» **WHAT THE TASK ASKS**
Print the records below exactly, leaving out nothing.

━━━━━━━━━━━━━━━━━━━━

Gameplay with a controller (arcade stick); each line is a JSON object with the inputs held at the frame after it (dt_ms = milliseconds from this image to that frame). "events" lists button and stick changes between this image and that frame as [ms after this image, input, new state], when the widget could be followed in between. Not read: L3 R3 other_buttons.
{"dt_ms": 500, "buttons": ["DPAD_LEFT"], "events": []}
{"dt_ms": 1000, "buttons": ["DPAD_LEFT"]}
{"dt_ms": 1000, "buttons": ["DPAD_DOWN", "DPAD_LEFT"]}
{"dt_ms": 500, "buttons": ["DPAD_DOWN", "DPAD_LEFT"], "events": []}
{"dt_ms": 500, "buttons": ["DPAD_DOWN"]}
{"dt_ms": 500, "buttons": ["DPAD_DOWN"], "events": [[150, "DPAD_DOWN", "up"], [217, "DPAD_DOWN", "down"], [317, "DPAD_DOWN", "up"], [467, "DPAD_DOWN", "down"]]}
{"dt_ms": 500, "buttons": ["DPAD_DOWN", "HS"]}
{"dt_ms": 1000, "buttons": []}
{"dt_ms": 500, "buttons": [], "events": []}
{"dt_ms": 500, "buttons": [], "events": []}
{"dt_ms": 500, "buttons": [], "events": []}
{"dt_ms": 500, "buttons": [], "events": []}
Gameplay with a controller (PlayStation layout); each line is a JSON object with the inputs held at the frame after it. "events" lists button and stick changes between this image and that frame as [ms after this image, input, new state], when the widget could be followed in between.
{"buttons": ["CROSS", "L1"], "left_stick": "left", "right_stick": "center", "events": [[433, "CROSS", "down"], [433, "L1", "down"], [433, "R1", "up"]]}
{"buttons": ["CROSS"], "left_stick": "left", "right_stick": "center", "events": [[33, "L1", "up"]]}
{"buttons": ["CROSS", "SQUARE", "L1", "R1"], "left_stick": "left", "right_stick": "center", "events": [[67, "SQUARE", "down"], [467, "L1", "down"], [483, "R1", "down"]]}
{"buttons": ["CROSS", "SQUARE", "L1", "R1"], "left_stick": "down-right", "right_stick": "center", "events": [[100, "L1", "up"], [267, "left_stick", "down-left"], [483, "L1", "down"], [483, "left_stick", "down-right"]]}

━━━━━━━━━━━━━━━━━━━━

» **ANSWER BOX**
Gameplay with a controller (arcade stick); each line is a JSON object with the inputs held at the frame after it (dt_ms = milliseconds from this image to that frame). "events" lists button and stick changes between this image and that frame as [ms after this image, input, new state], when the widget could be followed in between. Not read: L3 R3 other_buttons.
{"dt_ms": 500, "buttons": ["DPAD_LEFT"], "events": []}
{"dt_ms": 1000, "buttons": ["DPAD_LEFT"]}
{"dt_ms": 1000, "buttons": ["DPAD_DOWN", "DPAD_LEFT"]}
{"dt_ms": 500, "buttons": ["DPAD_DOWN", "DPAD_LEFT"], "events": []}
{"dt_ms": 500, "buttons": ["DPAD_DOWN"]}
{"dt_ms": 500, "buttons": ["DPAD_DOWN"], "events": [[150, "DPAD_DOWN", "up"], [217, "DPAD_DOWN", "down"], [317, "DPAD_DOWN", "up"], [467, "DPAD_DOWN", "down"]]}
{"dt_ms": 500, "buttons": ["DPAD_DOWN", "HS"]}
{"dt_ms": 1000, "buttons": []}
{"dt_ms": 500, "buttons": [], "events": []}
{"dt_ms": 500, "buttons": [], "events": []}
{"dt_ms": 500, "buttons": [], "events": []}
{"dt_ms": 500, "buttons": [], "events": []}
Gameplay with a controller (PlayStation layout); each line is a JSON object with the inputs held at the frame after it. "events" lists button and stick changes between this image and that frame as [ms after this image, input, new state], when the widget could be followed in between.
{"buttons": ["CROSS", "L1"], "left_stick": "left", "right_stick": "center", "events": [[433, "CROSS", "down"], [433, "L1", "down"], [433, "R1", "up"]]}
{"buttons": ["CROSS"], "left_stick": "left", "right_stick": "center", "events": [[33, "L1", "up"]]}
{"buttons": ["CROSS", "SQUARE", "L1", "R1"], "left_stick": "left", "right_stick": "center", "events": [[67, "SQUARE", "down"], [467, "L1", "down"], [483, "R1", "down"]]}
{"buttons": ["CROSS", "SQUARE", "L1", "R1"], "left_stick": "down-right", "right_stick": "center", "events": [[100, "L1", "up"], [267, "left_stick", "down-left"], [483, "L1", "down"], [483, "left_stick", "down-right"]]}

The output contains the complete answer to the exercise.